Ashley thinks local in Cleveland


When people map out road trips, Cleveland, Ohio isn’t necessarily at the top of the destination list.

Mealsharing host Ashley is here to argue for Cleveland’s delicious case! A Cleveland native, Ashley returned to her roots in more ways than one. As the Market Manager of the Downtown Farmers Market at Public Square, Ashley works hard to make sure local products are available in her community. With passion (and food!) to fuel her, not to mention a Masters to back it up, Ashley is focused on making healthy living accessible.

Ashley works for the Historic Warehouse District Development Corporation, a Community Development Corporation (CDC) in downtown Cleveland. Many of Cleveland’s neighborhoods have CDC’s to assist with community and economic development projects. Cleveland has a long history of neighborhood-based planning, and many of its most impactful projects have been very grassroots and organized by residents themselves. For example, one CDC was founded by residents who were fed up with drug dealers on their street; another by residents who moved into an abandoned downtown warehouse and wanted to better the neighborhood around them. Thirty-some years later and both neighborhoods are thriving residential and commercial districts! Residents here really take pride in where they live because they can have a positive impact on the city with every a small idea.

Big things are happening here! So why Cleveland? While it may initially seem an unlikely place, the explanation is simple. During the start of the 2008 recession, Cleveland starting looking inward for solutions. With affordable arable land, Cleveland focused more on using this land to provide for itself. Now, thanks to the Healthy Cleveland initiative, farmers markets are available every day of the week and soon every resident will have a community garden within six blocks of their home. Ashley is proud to see this growth, and be a part of it.

“Like many Rust Belt cities, we had a lot of vacant land but seized the opportunity to turn it into an asset by dedicating a significant amount to farming,“ commented Ashley. “Now that we have such easy access to fresh local food, it has turned into a way of life and we’ll continue to demand quality food for years to come.”

The Downtown Farmers Market, now in its fourth season, features locally grown and produced food every Friday afternoon. Big growth is underway, as the market is now a yearlong farmers market, providing things like locally canned goods, breads, cheeses, and sauces. The use of greenhouses and hoop houses will allow kale and herbs to be available in the midst of winter.

Before returning to Cleveland, Ashley had been working in the video game industry in Los Angeles. “It just wasn’t very rewarding. I had grown up in Cleveland, but didn’t necessarily have plans to go back. I was looking at grad schools and was really interested in urban agriculture, and realized there was no more perfect city than Cleveland.” She got a Masters in Economic Development and Urban Studies, and has been eagerly applying her knowledge.

Ashley grew up cooking in her family home, and good food has always been a part of her life. However, it was local food that changed her life. “It wasn’t until I moved back to Cleveland that I really started eating local food. Once I had access to it, once I tasted what a real strawberry, real carrot, or real tomato tasted like. I don’t think I could go back to buying anything else!” Eating locally is a way of life, that is not only healthier, but cheaper, better for the local economy, and tastier too. Ashley stocks up on local ingredients all summer to keep in her freezer, and eat year round.

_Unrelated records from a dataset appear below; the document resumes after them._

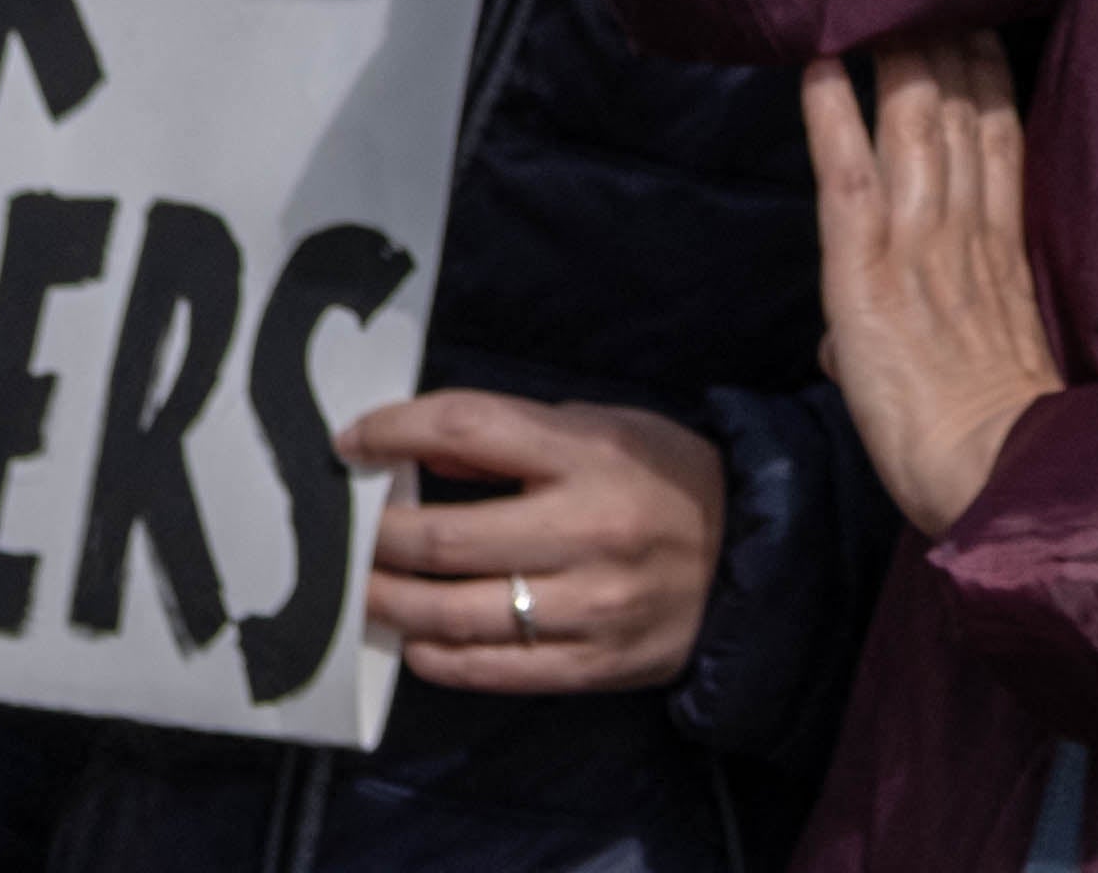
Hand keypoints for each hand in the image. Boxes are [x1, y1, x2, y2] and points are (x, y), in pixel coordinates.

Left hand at [344, 391, 726, 694]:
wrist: (750, 557)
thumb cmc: (663, 478)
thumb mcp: (601, 428)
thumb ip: (513, 437)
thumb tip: (420, 450)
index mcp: (590, 453)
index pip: (470, 428)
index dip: (396, 431)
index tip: (351, 441)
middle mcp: (587, 528)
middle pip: (446, 536)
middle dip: (378, 536)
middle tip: (346, 535)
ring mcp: (589, 604)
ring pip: (455, 613)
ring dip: (390, 603)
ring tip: (362, 590)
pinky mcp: (590, 665)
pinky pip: (490, 668)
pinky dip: (435, 655)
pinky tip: (416, 638)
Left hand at [803, 36, 1063, 542]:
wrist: (998, 475)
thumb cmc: (990, 439)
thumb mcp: (973, 372)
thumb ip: (917, 341)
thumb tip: (846, 342)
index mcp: (1000, 250)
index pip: (997, 139)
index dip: (987, 74)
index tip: (979, 18)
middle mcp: (965, 228)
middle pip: (960, 108)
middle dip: (947, 37)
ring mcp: (919, 241)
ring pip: (913, 117)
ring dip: (897, 49)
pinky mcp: (868, 267)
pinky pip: (848, 171)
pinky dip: (831, 111)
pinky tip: (817, 59)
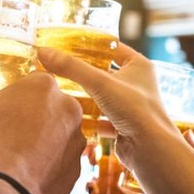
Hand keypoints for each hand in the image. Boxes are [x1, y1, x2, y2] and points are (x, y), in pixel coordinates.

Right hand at [0, 73, 84, 193]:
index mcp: (43, 86)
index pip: (28, 83)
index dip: (10, 98)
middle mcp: (68, 109)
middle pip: (44, 109)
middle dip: (27, 120)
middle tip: (2, 136)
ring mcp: (76, 141)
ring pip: (54, 136)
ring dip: (38, 143)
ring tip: (12, 158)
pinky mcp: (77, 169)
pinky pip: (58, 163)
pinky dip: (44, 168)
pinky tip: (23, 176)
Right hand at [38, 44, 175, 165]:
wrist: (150, 150)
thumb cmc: (136, 110)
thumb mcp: (100, 83)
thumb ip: (71, 68)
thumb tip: (44, 52)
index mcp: (138, 65)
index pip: (111, 47)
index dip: (90, 45)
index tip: (68, 44)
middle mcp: (136, 84)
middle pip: (103, 73)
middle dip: (82, 73)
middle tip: (58, 67)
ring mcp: (130, 106)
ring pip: (101, 96)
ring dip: (83, 95)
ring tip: (60, 89)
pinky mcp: (123, 126)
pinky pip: (101, 118)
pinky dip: (87, 118)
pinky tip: (70, 115)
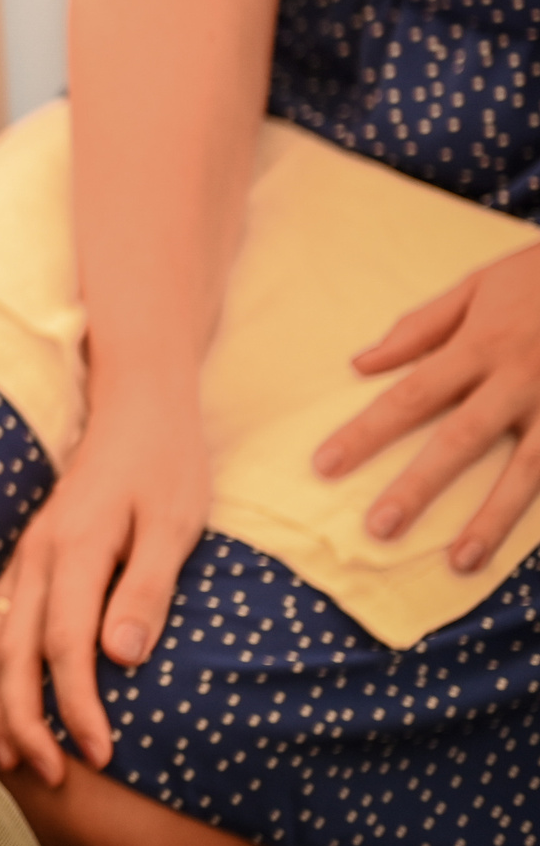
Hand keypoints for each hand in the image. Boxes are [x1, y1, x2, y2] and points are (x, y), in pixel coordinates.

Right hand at [0, 410, 207, 784]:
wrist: (135, 409)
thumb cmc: (167, 466)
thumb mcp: (176, 522)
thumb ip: (147, 589)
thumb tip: (120, 658)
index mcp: (75, 548)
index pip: (65, 645)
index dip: (78, 706)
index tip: (101, 755)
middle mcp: (36, 557)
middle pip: (11, 653)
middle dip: (23, 720)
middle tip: (50, 778)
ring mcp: (23, 559)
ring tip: (14, 756)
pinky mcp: (24, 562)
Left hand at [313, 241, 539, 573]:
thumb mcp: (479, 285)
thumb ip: (422, 327)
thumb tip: (362, 363)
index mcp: (482, 345)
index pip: (410, 396)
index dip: (366, 432)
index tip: (326, 465)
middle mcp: (520, 380)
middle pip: (461, 440)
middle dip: (420, 486)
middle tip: (379, 528)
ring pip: (527, 469)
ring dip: (492, 518)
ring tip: (460, 560)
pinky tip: (522, 550)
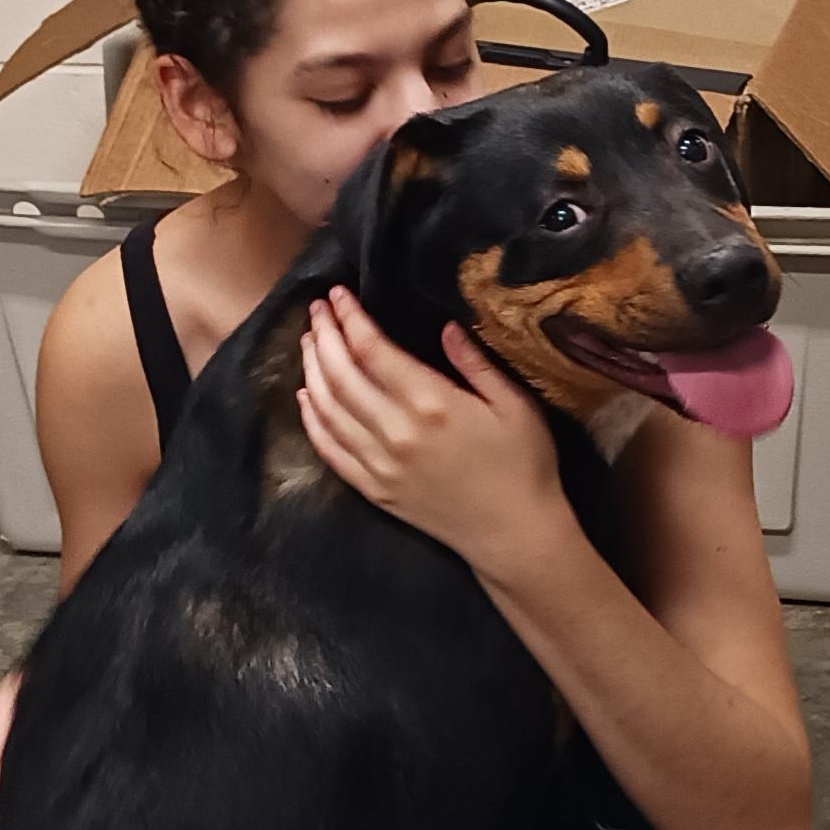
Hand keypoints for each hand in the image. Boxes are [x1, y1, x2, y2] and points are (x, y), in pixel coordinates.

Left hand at [297, 286, 565, 565]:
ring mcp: (379, 465)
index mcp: (431, 404)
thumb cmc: (524, 465)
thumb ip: (475, 363)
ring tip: (309, 342)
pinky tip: (305, 397)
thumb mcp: (514, 404)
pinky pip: (330, 451)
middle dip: (324, 337)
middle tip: (317, 310)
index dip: (350, 319)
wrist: (514, 535)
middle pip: (341, 375)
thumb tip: (446, 325)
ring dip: (313, 371)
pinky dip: (312, 420)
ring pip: (328, 410)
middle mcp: (396, 433)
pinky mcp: (374, 490)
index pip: (372, 351)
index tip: (337, 294)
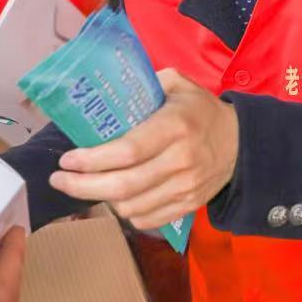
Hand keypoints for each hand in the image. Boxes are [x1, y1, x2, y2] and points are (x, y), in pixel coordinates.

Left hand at [49, 69, 238, 230]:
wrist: (241, 144)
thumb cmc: (201, 110)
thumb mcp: (179, 84)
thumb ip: (146, 82)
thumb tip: (108, 89)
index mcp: (175, 126)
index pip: (127, 151)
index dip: (92, 160)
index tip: (66, 160)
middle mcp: (181, 161)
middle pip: (123, 185)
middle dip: (83, 187)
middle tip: (60, 181)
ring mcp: (186, 188)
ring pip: (131, 207)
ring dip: (101, 199)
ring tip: (87, 185)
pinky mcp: (188, 206)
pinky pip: (146, 220)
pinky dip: (124, 212)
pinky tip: (115, 197)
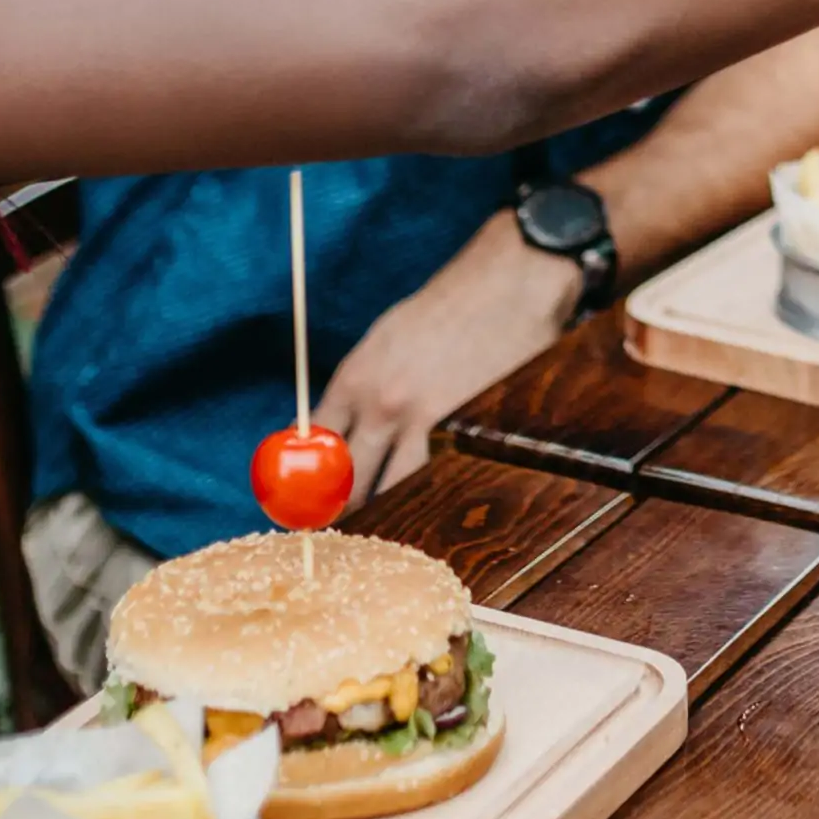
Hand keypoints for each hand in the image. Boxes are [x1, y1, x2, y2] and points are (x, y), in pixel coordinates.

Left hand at [313, 213, 580, 503]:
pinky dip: (435, 494)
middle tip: (347, 536)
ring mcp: (426, 419)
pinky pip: (440, 477)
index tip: (309, 508)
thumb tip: (337, 429)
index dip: (307, 484)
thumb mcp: (387, 338)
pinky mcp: (466, 426)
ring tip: (392, 532)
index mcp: (355, 379)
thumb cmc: (450, 305)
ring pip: (394, 490)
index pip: (315, 449)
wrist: (510, 282)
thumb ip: (361, 387)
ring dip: (391, 512)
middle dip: (345, 513)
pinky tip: (437, 504)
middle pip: (348, 482)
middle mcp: (382, 403)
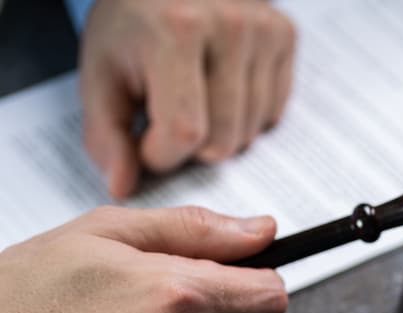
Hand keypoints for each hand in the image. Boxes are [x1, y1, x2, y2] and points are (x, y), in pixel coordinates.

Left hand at [79, 0, 296, 197]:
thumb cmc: (133, 21)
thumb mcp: (102, 72)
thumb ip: (106, 135)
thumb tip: (124, 186)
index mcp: (177, 31)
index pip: (184, 132)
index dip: (161, 154)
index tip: (145, 141)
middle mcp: (230, 27)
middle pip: (222, 141)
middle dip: (190, 146)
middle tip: (168, 113)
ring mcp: (264, 31)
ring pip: (249, 133)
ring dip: (219, 132)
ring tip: (195, 95)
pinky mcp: (285, 37)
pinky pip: (272, 114)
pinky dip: (245, 115)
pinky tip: (221, 86)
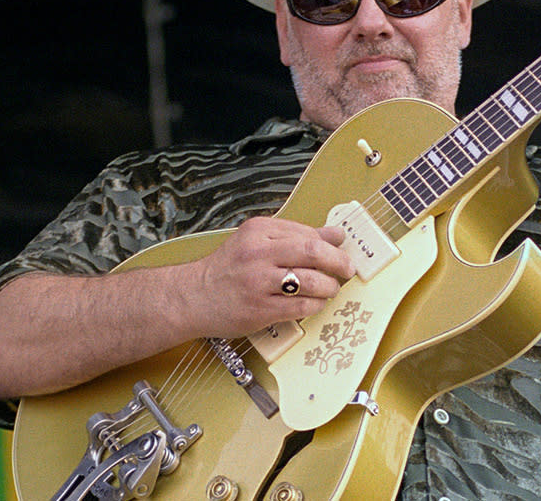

Cleveland is a city big enough to provide resources and opportunities and small enough to be dynamic at a grass roots level. The impact that people can have on their community is inspiring, and is one of the big reasons Ashley loves Cleveland. Wanting a change, working for a change, and seeing a change is a real occurrence.

Part of the reward of the farmers market is seeing how people grow in their perceptions of food, and what it means to be healthy. Aside from providing fresh produce and other locally produced products, the Downtown Farmers Market also provides educational opportunities.  Cooking classes are held on the second Friday of every month, and local chefs shop at the market for all the ingredients. Every participant gets to take home a bag of produce after the class, so they learn not only how to be healthy, but how to be healthy at home. One student in a cooking class thought her whole life that she hated beets-until a course that gave her a different method for preparing them. Now she grows them in her own backyard.

This mealsharer loves sharing her city through food and is one of the reasons meal-sharing appealed to her. “Meal-sharing lets you be an ambassador for your city. You get to show out-of-towners around the city you love, and for visitors, they get to see what locals do.”

The first thing Ashley recommends seeing in Cleveland is the West Side Market, a 100-year-old public market located in the Ohio City neighborhood. Its vendors are very artisan focused offering quality items that you might find at a European-style market like olive oil, meats, cheeses and breads. To Ashley, the accessibility of the West Side Market and Cleveland’s many farmers markets goes beyond food. “It influences the way you think about food. Having access to good food is important, but the relationships that are formed with the local producers when you’re purchasing your food, and the interactions that take place with your neighbors at the market are the real rewards.”

Just around the corner from the West Side Market is the largest urban farm in the US. Clearly, Clevelanders are finding more reasons to stay- and maybe non-Clevelanders are finding more reasons to go.